The Issue Of Similarity In Language Works
Translation is the activity that renders information, whether literary or scientific, a mobile nature of culture. Such mobility, in turn, is what gives human understanding a deep and lasting influence beyond the boundaries of its primary setting. Discussions related to the theory, practice, and history of translation have tended to pay attention on literary and holy texts. Yet translation services have been a central determinant in the history of scientific knowledge as well, therefore sensitive part in its intellectual history, and continues to be so today.
Despite such importance, science and general translation has been a topic of only sporadic scholarly study. The so-called “invisibility” of the literary translator, whose labor and worth tend to be ignored in favor of the original author, doubly applies to the scientific translator, who has been neglected even by the sphere of language study, with a few important exceptions. Such exceptions for example, regarding the transmission of ancient Greek and medieval Islamic knowledge discover an interesting truth: no less than with literary works, translators of science and medicine have often imposed new elements upon the texts they have rendered, enriching and spreading them by adaptation to new traditional contexts. Just as the world has benefited greatly from the translation of scientific and medical techniques into variety of lingvas, so has this knowledge been improved by translation in turn.
As translation science evolved, however, the consensus view expanded to include cultural, interpretive, interpersonal, cognitive, and even technical causes as well. With the introducing of the functionalist vision in translation theory, the function or purpose of translated texts as communicative tools moved into the spot of attention, where it remains these days.

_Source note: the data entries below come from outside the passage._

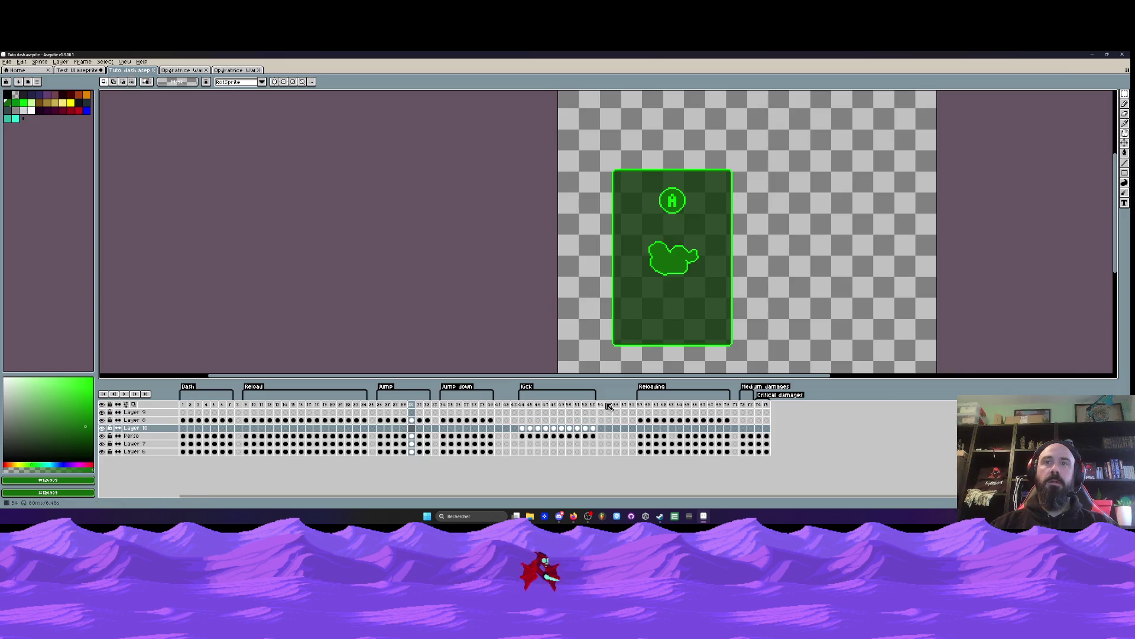
Step: Insert nine empty frames (six, then three) after the Kick animation at frame 54
{"action": "left_click", "coordinate": [608, 407]}
{"action": "key", "text": "alt+n"}
{"action": "key", "text": "alt+n"}
{"action": "key", "text": "alt+n"}
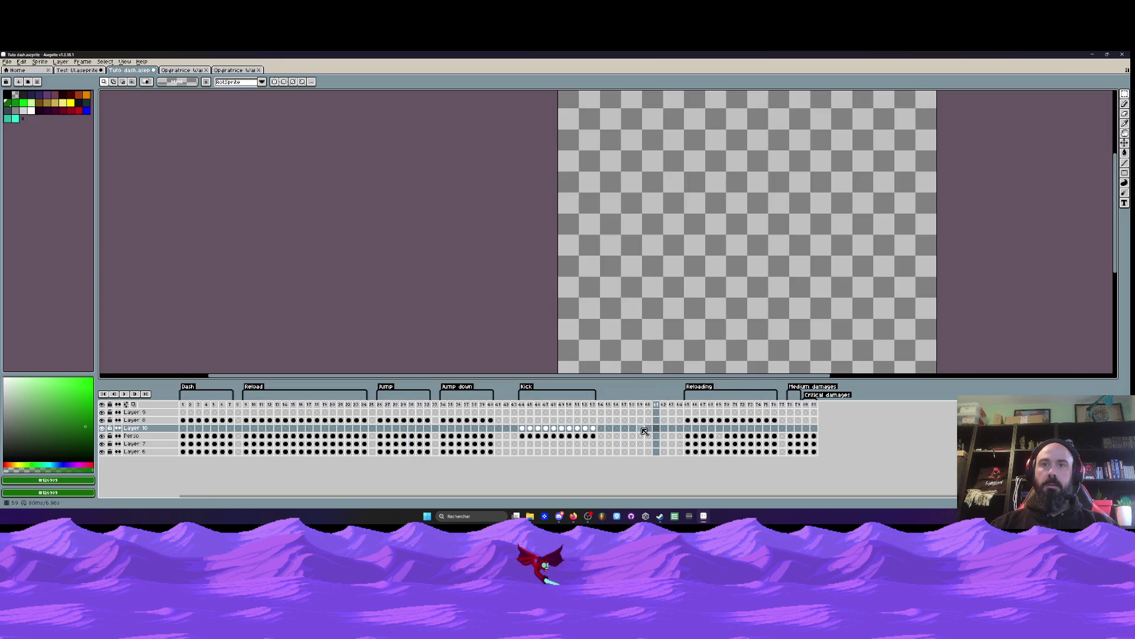
{"action": "key", "text": "alt+n"}
{"action": "key", "text": "alt+n"}
{"action": "key", "text": "alt+n"}
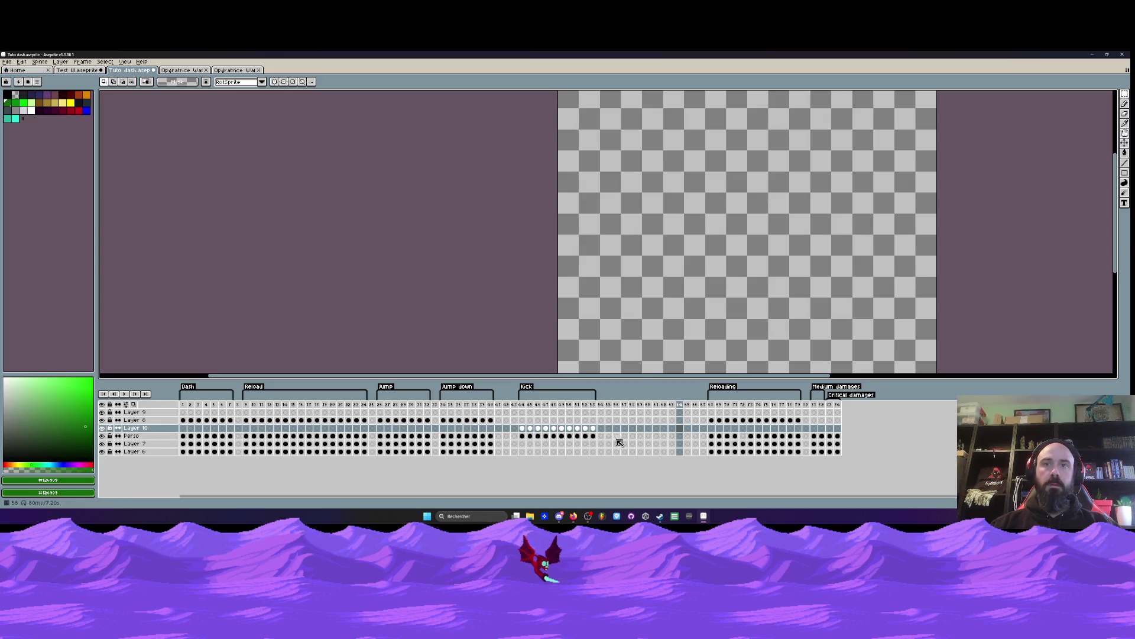
Step: Inspect frame 56, the first Kick frame and Dash frame 2, then move to the upper-body file
{"action": "left_click", "coordinate": [616, 436]}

Although this piece of text lacks space to even outline the great variety of factors that have been checked until now, it is fair to underline that translation studies as a focus has moved radically in the direction of embracing an integrative approach to translation that sees itself as a cross-subject with virtually no aspect of the communicative process being outside its scope of reference. Maybe one of the most overriding shifts in lingvo theory has been from the static to the dynamic: from seeing the translation process as one of establishing equivalence between original and translated texts to seeing it instead as one of cognitive, social, and communicative action. Results of think-aloud studies on the mental processes involved in translation, focusing primarily on the interplay between intuitions and strategies, suggest that mental process research can be a positive source of knowledge about how experts and novices translate differently.
Such investigation can well make necessary contributions to translation pedagogy in the future, for example in specifying a role for strategy and creativity exercises.
Partly as a result of the equivalence-to-action shift in translation theory, there is an growing awareness that translation experts must be widely engaged in the strengthening of individually built skills for dealing with the myriad unpredictable arrangements of factors that they will obviously pass in their professional work. Language like the space cannot be ever measured!